Nei giorni scorsi è stato emanato il bando di gara, che scadrà fra meno di due mesi, ma intanto ieri si sono visti alcuni lavori e di fianco vi mostriamo le foto. Quello però che ci preme sottolineare è ancora una volta lo strano caso dei tombini sotterrati. Ricordate in via Felice Tarantini dove un tombino fu asfaltato per metà? In questo caso invece, non si sa per quale motivo, i tombini restano sotto il livello del manto stradale di qualche decina di centimetri. L'asfalto non viene grattato bene? Sarà compito poi dell'ente di competenza quello di risollevare i tombini?
Si creano ad ogni modo "buche improvvise ed improvvisate" che, ironia della sorte, sono empiricamente più pericolose delle buche su una strada dissestata. Se su di una strada rovinata le macchine sono costrette a procedere più lentamente, su asfalto liscio è sicuro che le macchine vadano molto più velocemente e questi ostacoli potrebbero essere molto pericolosi. E nel caso dei tombini coperti, quando ci saranno "pioggie straordinarie" come si procederà? Sfrutteremo i metal detector?
Secondo problema, non si corre il rischio che questi tombini perdano la propria essenza di tombini? Se lasciassimo una grata su uno strato piano e una in un imbuto, e ci ponessimo delle foglie sopra, è più facile che le foglie vadano via dallo strato piano o che escano dall'imbuto? Si creerebbero dei veri e propri tappi. Ma tant'è.
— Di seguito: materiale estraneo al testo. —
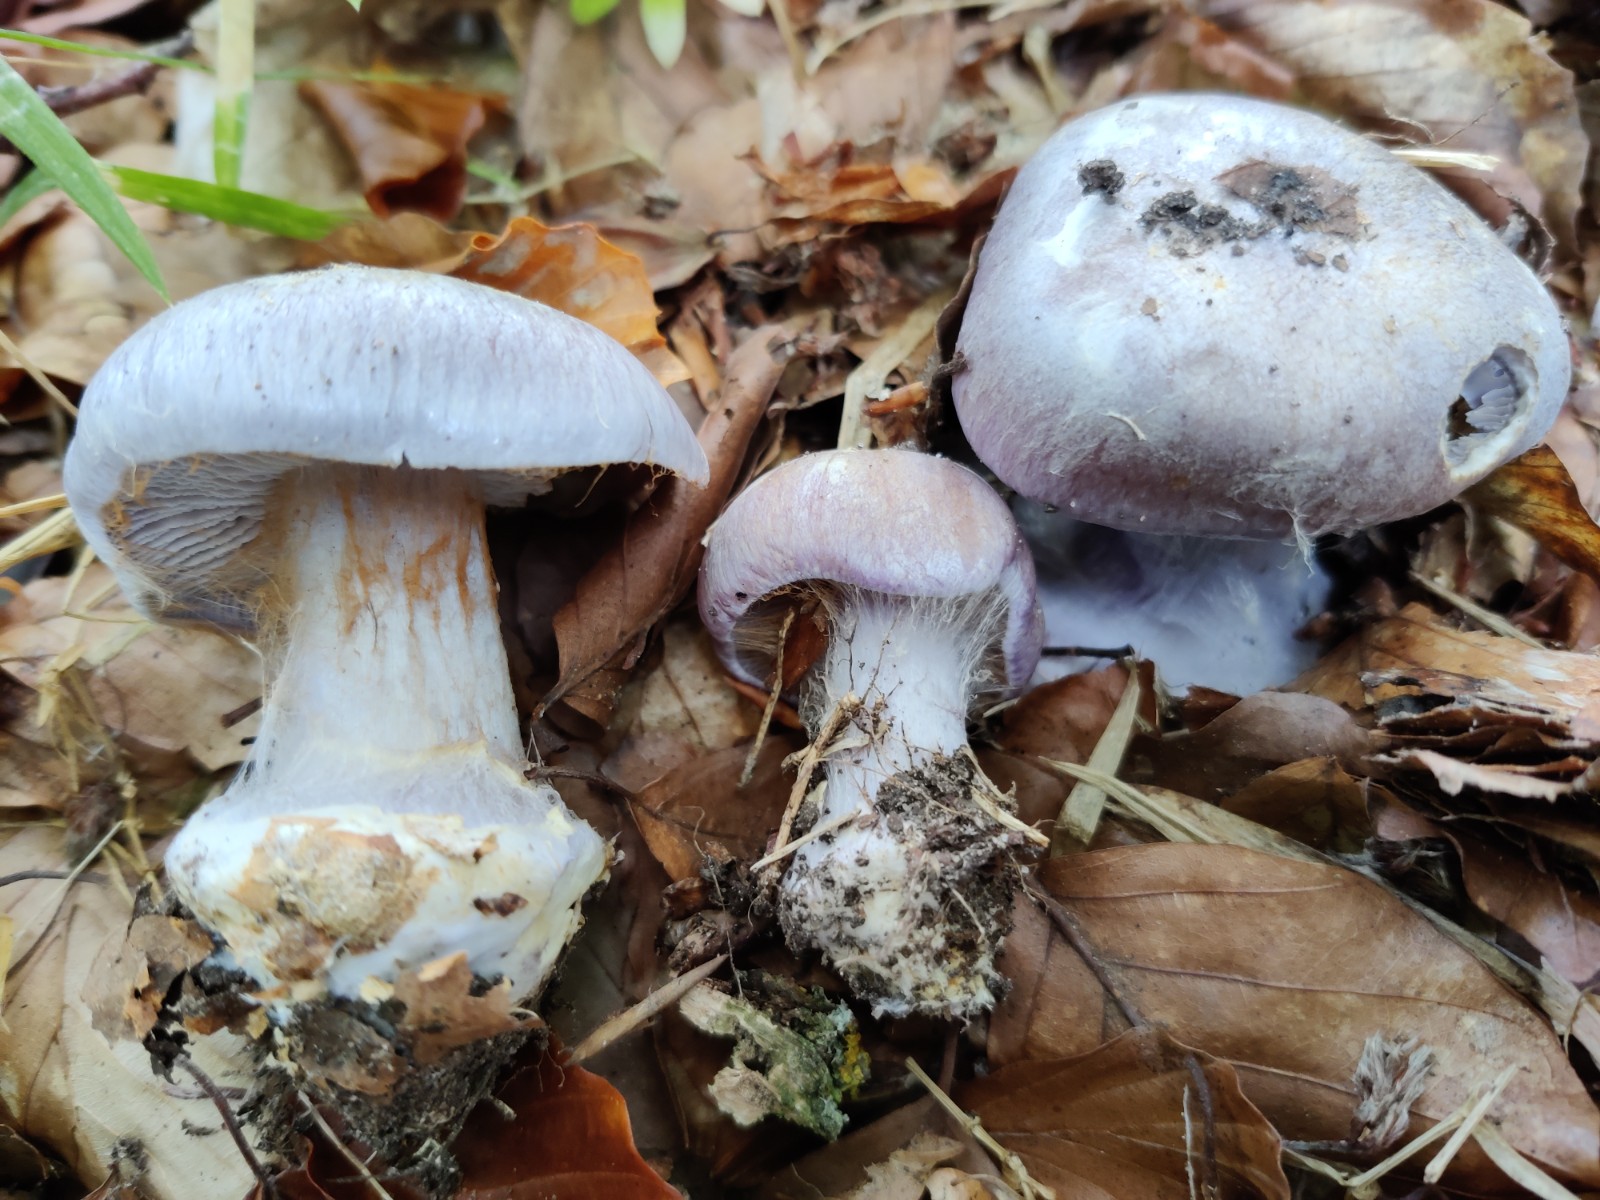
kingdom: Fungi
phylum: Basidiomycota
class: Agaricomycetes
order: Agaricales
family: Cortinariaceae
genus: Cortinarius
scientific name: Cortinarius caerulescens
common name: blåkødet slørhat
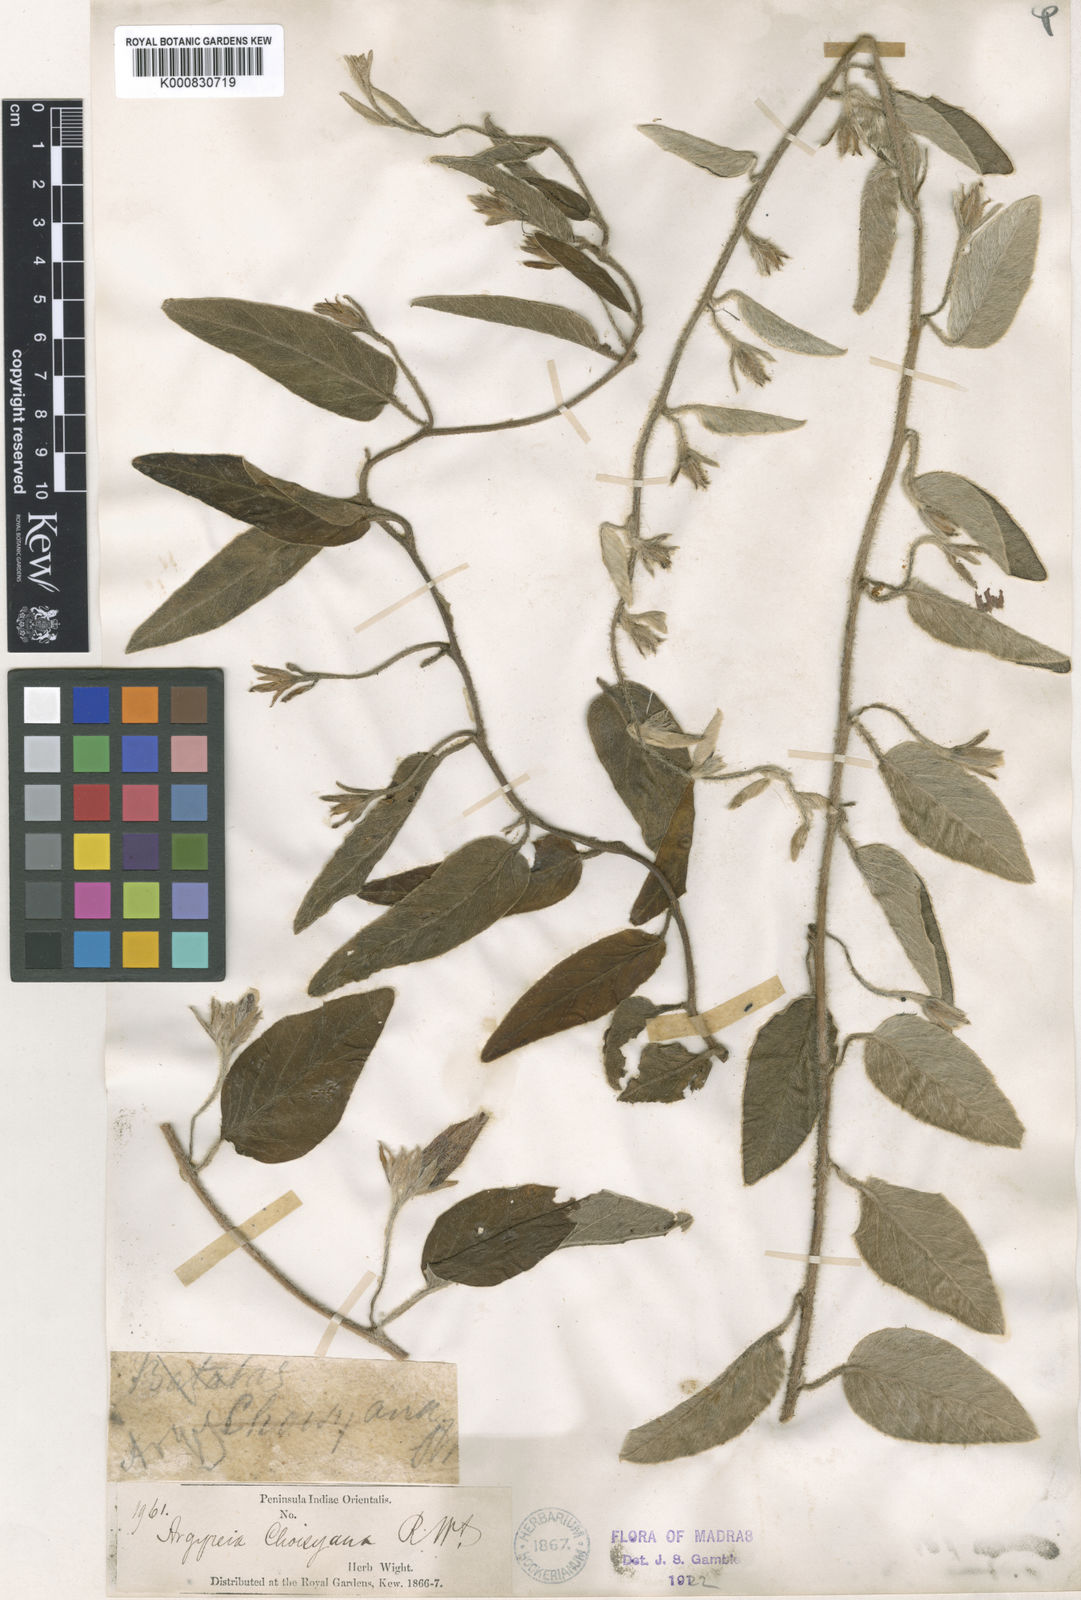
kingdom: Plantae
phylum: Tracheophyta
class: Magnoliopsida
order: Solanales
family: Convolvulaceae
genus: Argyreia
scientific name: Argyreia
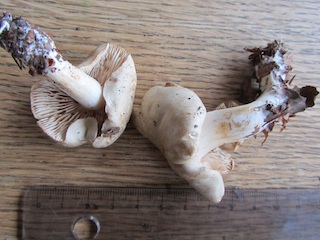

I primi pezzi d'asfalto sistemati sono i primi 50 metri circa, ai due opposti della strada, entrambi sul lato sinistro. Essendo una strada molto lunga l'impresa avrà pensato di procedere a strisce. Intanto, se volete, facciamo partire una campagna: adotta anche tu un tombino, non lasciarlo sprofondare. Sempre che non sia un metodo anti-taccheggio tombini che solitamente a estate inoltrata torna di moda.